■ Task to carry out
Rewrite the text of the entries below, replacing "Globally" with "Worldwide" everywhere and changing nothing else. Don't include the pictures.

■ Exercise inputs
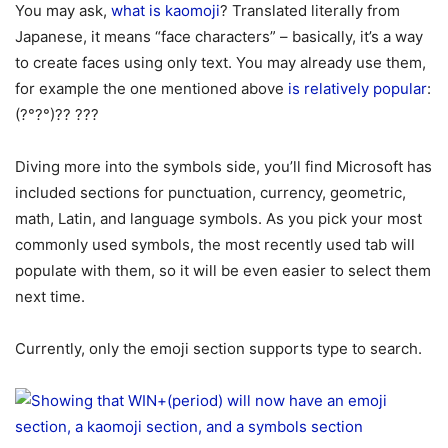
You may ask,
what is kaomoji
? Translated literally from
Japanese, it means “face characters” – basically, it’s a way
to create faces using only text. You may already use them,
for example the one mentioned above
is relatively popular
:
(?°?°)?? ???
Diving more into the symbols side, you’ll find Microsoft has
included sections for punctuation, currency, geometric,
math, Latin, and language symbols. As you pick your most
commonly used symbols, the most recently used tab will
populate with them, so it will be even easier to select them
next time.
Currently, only the emoji section supports type to search.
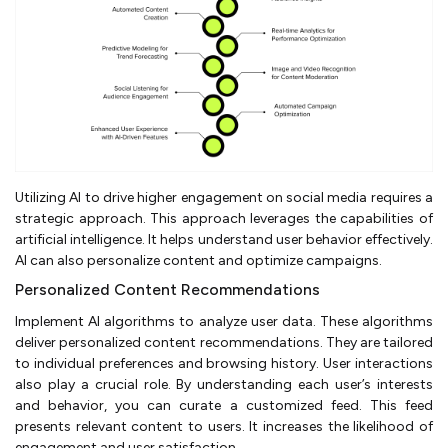
Utilizing AI to drive higher engagement on social media requires a
strategic approach. This approach leverages the capabilities of
artificial intelligence. It helps understand user behavior effectively.
AI can also personalize content and optimize campaigns.
Personalized Content Recommendations
Implement AI algorithms to analyze user data. These algorithms
deliver personalized content recommendations. They are tailored
to individual preferences and browsing history. User interactions
also play a crucial role. By understanding each user’s interests
and behavior, you can curate a customized feed. This feed
presents relevant content to users. It increases the likelihood of
engagement and user satisfaction.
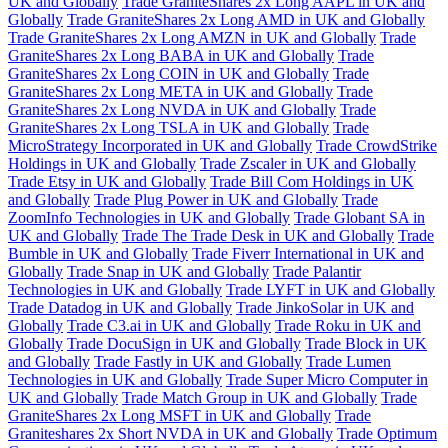
UK and Globally
Trade GraniteShares 2x Long AAPL in UK and
Globally
Trade GraniteShares 2x Long AMD in UK and Globally
Trade GraniteShares 2x Long AMZN in UK and Globally
Trade
GraniteShares 2x Long BABA in UK and Globally
Trade
GraniteShares 2x Long COIN in UK and Globally
Trade
GraniteShares 2x Long META in UK and Globally
Trade
GraniteShares 2x Long NVDA in UK and Globally
Trade
GraniteShares 2x Long TSLA in UK and Globally
Trade
MicroStrategy Incorporated in UK and Globally
Trade CrowdStrike
Holdings in UK and Globally
Trade Zscaler in UK and Globally
Trade Etsy in UK and Globally
Trade Bill Com Holdings in UK
and Globally
Trade Plug Power in UK and Globally
Trade
ZoomInfo Technologies in UK and Globally
Trade Globant SA in
UK and Globally
Trade The Trade Desk in UK and Globally
Trade
Bumble in UK and Globally
Trade Fiverr International in UK and
Globally
Trade Snap in UK and Globally
Trade Palantir
Technologies in UK and Globally
Trade LYFT in UK and Globally
Trade Datadog in UK and Globally
Trade JinkoSolar in UK and
Globally
Trade C3.ai in UK and Globally
Trade Roku in UK and
Globally
Trade DocuSign in UK and Globally
Trade Block in UK
and Globally
Trade Fastly in UK and Globally
Trade Lumen
Technologies in UK and Globally
Trade Super Micro Computer in
UK and Globally
Trade Match Group in UK and Globally
Trade
GraniteShares 2x Long MSFT in UK and Globally
Trade
Graniteshares 2x Short NVDA in UK and Globally
Trade Optimum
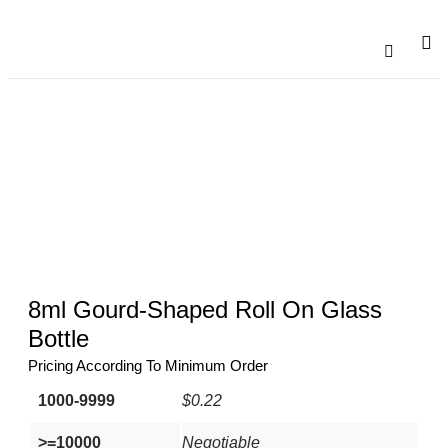
Catalogu
Contact Us
8ml Gourd-Shaped Roll On Glass
Bottle
Pricing According To Minimum Order
1000-9999
$0.22
>=10000
Negotiable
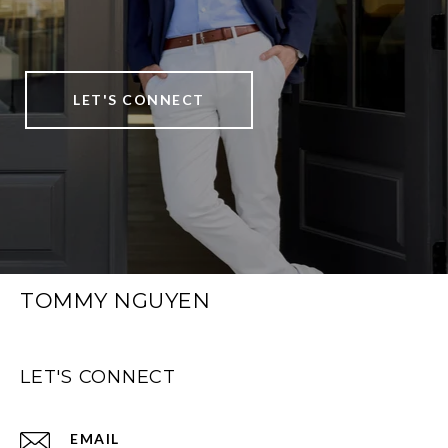
LET'S CONNECT
TOMMY NGUYEN
LET'S CONNECT
EMAIL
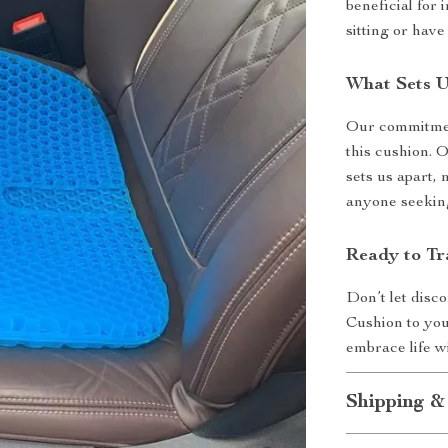
beneficial for
sitting or have
What Sets U
Our commitment
this cushion. 
sets us apart
anyone seekin
Ready to Tr
Don’t let disc
Cushion to you
embrace life 
Shipping &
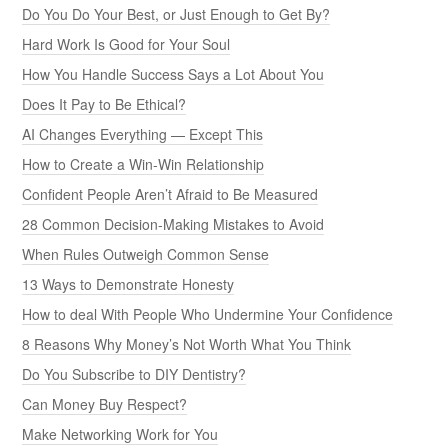
Do You Do Your Best, or Just Enough to Get By?
Hard Work Is Good for Your Soul
How You Handle Success Says a Lot About You
Does It Pay to Be Ethical?
AI Changes Everything — Except This
How to Create a Win-Win Relationship
Confident People Aren’t Afraid to Be Measured
28 Common Decision-Making Mistakes to Avoid
When Rules Outweigh Common Sense
13 Ways to Demonstrate Honesty
How to deal With People Who Undermine Your Confidence
8 Reasons Why Money’s Not Worth What You Think
Do You Subscribe to DIY Dentistry?
Can Money Buy Respect?
Make Networking Work for You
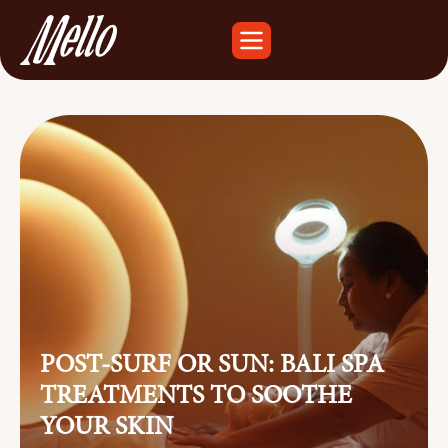
POST-SURF OR SUN: BALI SPA
TREATMENTS TO SOOTHE
YOUR SKIN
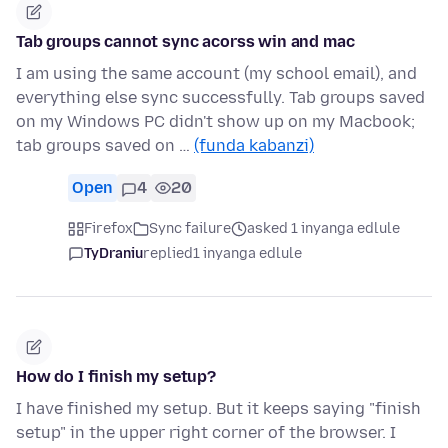
Tab groups cannot sync acorss win and mac
I am using the same account (my school email), and
everything else sync successfully. Tab groups saved
on my Windows PC didn't show up on my Macbook;
tab groups saved on …
(funda kabanzi)
Open
4
20
Firefox
Sync failure
asked 1 inyanga edlule
TyDraniu
replied
1 inyanga edlule
How do I finish my setup?
I have finished my setup. But it keeps saying "finish
setup" in the upper right corner of the browser. I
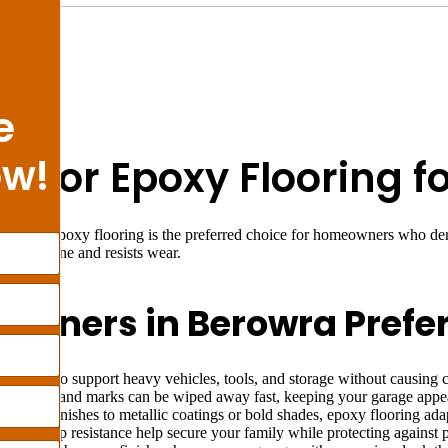
e
ow!
on for Epoxy Flooring 
owra? Epoxy flooring is the preferred choice for homeowners who dema
t holds shine and resists wear.
wners in Berowra Prefer
enough to support heavy vehicles, tools, and storage without causing 
lls, dust, and marks can be wiped away fast, keeping your garage appea
m flake finishes to metallic coatings or bold shades, epoxy flooring ad
e and slip resistance help secure your family while protecting against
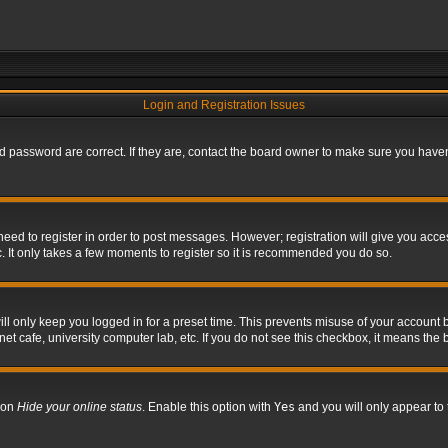
Login and Registration Issues
 password are correct. If they are, contact the board owner to make sure you haven’
 need to register in order to post messages. However; registration will give you acce
. It only takes a few moments to register so it is recommended you do so.
l only keep you logged in for a preset time. This prevents misuse of your account b
t cafe, university computer lab, etc. If you do not see this checkbox, it means the 
tion
Hide your online status
. Enable this option with
Yes
and you will only appear to 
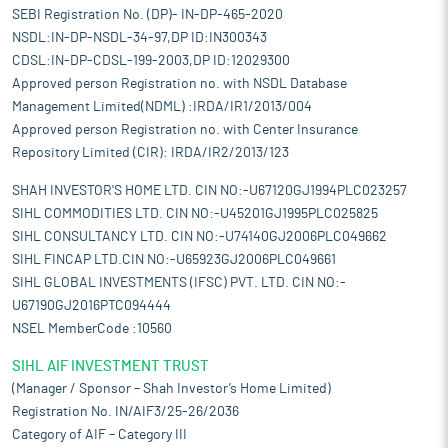
SEBI Registration No. (DP)- IN-DP-465-2020
NSDL:IN-DP-NSDL-34-97,DP ID:IN300343
CDSL:IN-DP-CDSL-199-2003,DP ID:12029300
Approved person Registration no. with NSDL Database
Management Limited(NDML) :IRDA/IR1/2013/004
Approved person Registration no. with Center Insurance
Repository Limited (CIR): IRDA/IR2/2013/123
SHAH INVESTOR'S HOME LTD. CIN NO:-U67120GJ1994PLC023257
SIHL COMMODITIES LTD. CIN NO:-U45201GJ1995PLC025825
SIHL CONSULTANCY LTD. CIN NO:-U74140GJ2006PLC049662
SIHL FINCAP LTD.CIN NO:-U65923GJ2006PLC049661
SIHL GLOBAL INVESTMENTS (IFSC) PVT. LTD. CIN NO:-
U67190GJ2016PTC094444
NSEL MemberCode :10560
SIHL AIF INVESTMENT TRUST
(Manager / Sponsor – Shah Investor’s Home Limited)
Registration No. IN/AIF3/25-26/2036
Category of AIF – Category III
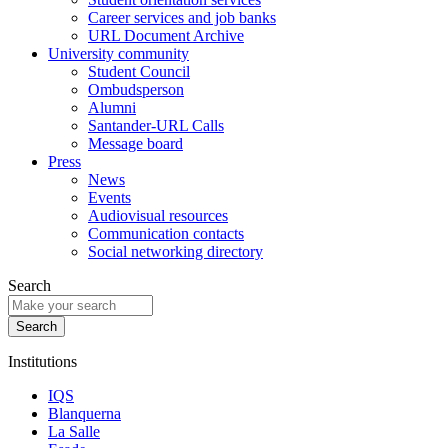
Career services and job banks
URL Document Archive
University community
Student Council
Ombudsperson
Alumni
Santander-URL Calls
Message board
Press
News
Events
Audiovisual resources
Communication contacts
Social networking directory
Search
Institutions
IQS
Blanquerna
La Salle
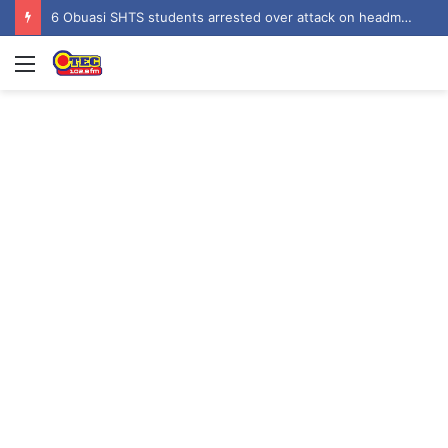
6 Obuasi SHTS students arrested over attack on headmaster’s bungalow
Menu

■ Answer for the task
You may ask,
what is kaomoji
? Translated literally from
Japanese, it means “face characters” – basically, it’s a way
to create faces using only text. You may already use them,
for example the one mentioned above
is relatively popular
:
(?°?°)?? ???
Diving more into the symbols side, you’ll find Microsoft has
included sections for punctuation, currency, geometric,
math, Latin, and language symbols. As you pick your most
commonly used symbols, the most recently used tab will
populate with them, so it will be even easier to select them
next time.
Currently, only the emoji section supports type to search.
Utilizing AI to drive higher engagement on social media requires a
strategic approach. This approach leverages the capabilities of
artificial intelligence. It helps understand user behavior effectively.
AI can also personalize content and optimize campaigns.
Personalized Content Recommendations
Implement AI algorithms to analyze user data. These algorithms
deliver personalized content recommendations. They are tailored
to individual preferences and browsing history. User interactions
also play a crucial role. By understanding each user’s interests
and behavior, you can curate a customized feed. This feed
presents relevant content to users. It increases the likelihood of
engagement and user satisfaction.
UK and Worldwide
Trade GraniteShares 2x Long AAPL in UK and
Worldwide
Trade GraniteShares 2x Long AMD in UK and Worldwide
Trade GraniteShares 2x Long AMZN in UK and Worldwide
Trade
GraniteShares 2x Long BABA in UK and Worldwide
Trade
GraniteShares 2x Long COIN in UK and Worldwide
Trade
GraniteShares 2x Long META in UK and Worldwide
Trade
GraniteShares 2x Long NVDA in UK and Worldwide
Trade
GraniteShares 2x Long TSLA in UK and Worldwide
Trade
MicroStrategy Incorporated in UK and Worldwide
Trade CrowdStrike
Holdings in UK and Worldwide
Trade Zscaler in UK and Worldwide
Trade Etsy in UK and Worldwide
Trade Bill Com Holdings in UK
and Worldwide
Trade Plug Power in UK and Worldwide
Trade
ZoomInfo Technologies in UK and Worldwide
Trade Globant SA in
UK and Worldwide
Trade The Trade Desk in UK and Worldwide
Trade
Bumble in UK and Worldwide
Trade Fiverr International in UK and
Worldwide
Trade Snap in UK and Worldwide
Trade Palantir
Technologies in UK and Worldwide
Trade LYFT in UK and Worldwide
Trade Datadog in UK and Worldwide
Trade JinkoSolar in UK and
Worldwide
Trade C3.ai in UK and Worldwide
Trade Roku in UK and
Worldwide
Trade DocuSign in UK and Worldwide
Trade Block in UK
and Worldwide
Trade Fastly in UK and Worldwide
Trade Lumen
Technologies in UK and Worldwide
Trade Super Micro Computer in
UK and Worldwide
Trade Match Group in UK and Worldwide
Trade
GraniteShares 2x Long MSFT in UK and Worldwide
Trade
Graniteshares 2x Short NVDA in UK and Worldwide
Trade Optimum
Catalogu
Contact Us
8ml Gourd-Shaped Roll On Glass
Bottle
Pricing According To Minimum Order
1000-9999
$0.22
>=10000
Negotiable
LET'S CONNECT
TOMMY NGUYEN
LET'S CONNECT
EMAIL
beneficial for
sitting or have
What Sets U
Our commitment
this cushion. 
sets us apart
anyone seekin
Ready to Tr
Don’t let disc
Cushion to you
embrace life 
Shipping &
Do You Do Your Best, or Just Enough to Get By?
Hard Work Is Good for Your Soul
How You Handle Success Says a Lot About You
Does It Pay to Be Ethical?
AI Changes Everything — Except This
How to Create a Win-Win Relationship
Confident People Aren’t Afraid to Be Measured
28 Common Decision-Making Mistakes to Avoid
When Rules Outweigh Common Sense
13 Ways to Demonstrate Honesty
How to deal With People Who Undermine Your Confidence
8 Reasons Why Money’s Not Worth What You Think
Do You Subscribe to DIY Dentistry?
Can Money Buy Respect?
Make Networking Work for You
POST-SURF OR SUN: BALI SPA
TREATMENTS TO SOOTHE
YOUR SKIN
Tab groups cannot sync acorss win and mac
I am using the same account (my school email), and
everything else sync successfully. Tab groups saved
on my Windows PC didn't show up on my Macbook;
tab groups saved on …
(funda kabanzi)
Open
4
20
Firefox
Sync failure
asked 1 inyanga edlule
TyDraniu
replied
1 inyanga edlule
How do I finish my setup?
I have finished my setup. But it keeps saying "finish
setup" in the upper right corner of the browser. I
e
ow!
on for Epoxy Flooring 
owra? Epoxy flooring is the preferred choice for homeowners who dema
t holds shine and resists wear.
wners in Berowra Prefer
enough to support heavy vehicles, tools, and storage without causing 
lls, dust, and marks can be wiped away fast, keeping your garage appea
m flake finishes to metallic coatings or bold shades, epoxy flooring ad
e and slip resistance help secure your family while protecting against
Login and Registration Issues
 password are correct. If they are, contact the board owner to make sure you haven’
 need to register in order to post messages. However; registration will give you acce
. It only takes a few moments to register so it is recommended you do so.
l only keep you logged in for a preset time. This prevents misuse of your account b
t cafe, university computer lab, etc. If you do not see this checkbox, it means the 
tion
Hide your online status
. Enable this option with
Yes
and you will only appear to 
SEBI Registration No. (DP)- IN-DP-465-2020
NSDL:IN-DP-NSDL-34-97,DP ID:IN300343
CDSL:IN-DP-CDSL-199-2003,DP ID:12029300
Approved person Registration no. with NSDL Database
Management Limited(NDML) :IRDA/IR1/2013/004
Approved person Registration no. with Center Insurance
Repository Limited (CIR): IRDA/IR2/2013/123
SHAH INVESTOR'S HOME LTD. CIN NO:-U67120GJ1994PLC023257
SIHL COMMODITIES LTD. CIN NO:-U45201GJ1995PLC025825
SIHL CONSULTANCY LTD. CIN NO:-U74140GJ2006PLC049662
SIHL FINCAP LTD.CIN NO:-U65923GJ2006PLC049661
SIHL GLOBAL INVESTMENTS (IFSC) PVT. LTD. CIN NO:-
U67190GJ2016PTC094444
NSEL MemberCode :10560
SIHL AIF INVESTMENT TRUST
(Manager / Sponsor – Shah Investor’s Home Limited)
Registration No. IN/AIF3/25-26/2036
Category of AIF – Category III
Career services and job banks
URL Document Archive
University community
Student Council
Ombudsperson
Alumni
Santander-URL Calls
Message board
Press
News
Events
Audiovisual resources
Communication contacts
Social networking directory
Search
Institutions
IQS
Blanquerna
La Salle
6 Obuasi SHTS students arrested over attack on headmaster’s bungalow
Menu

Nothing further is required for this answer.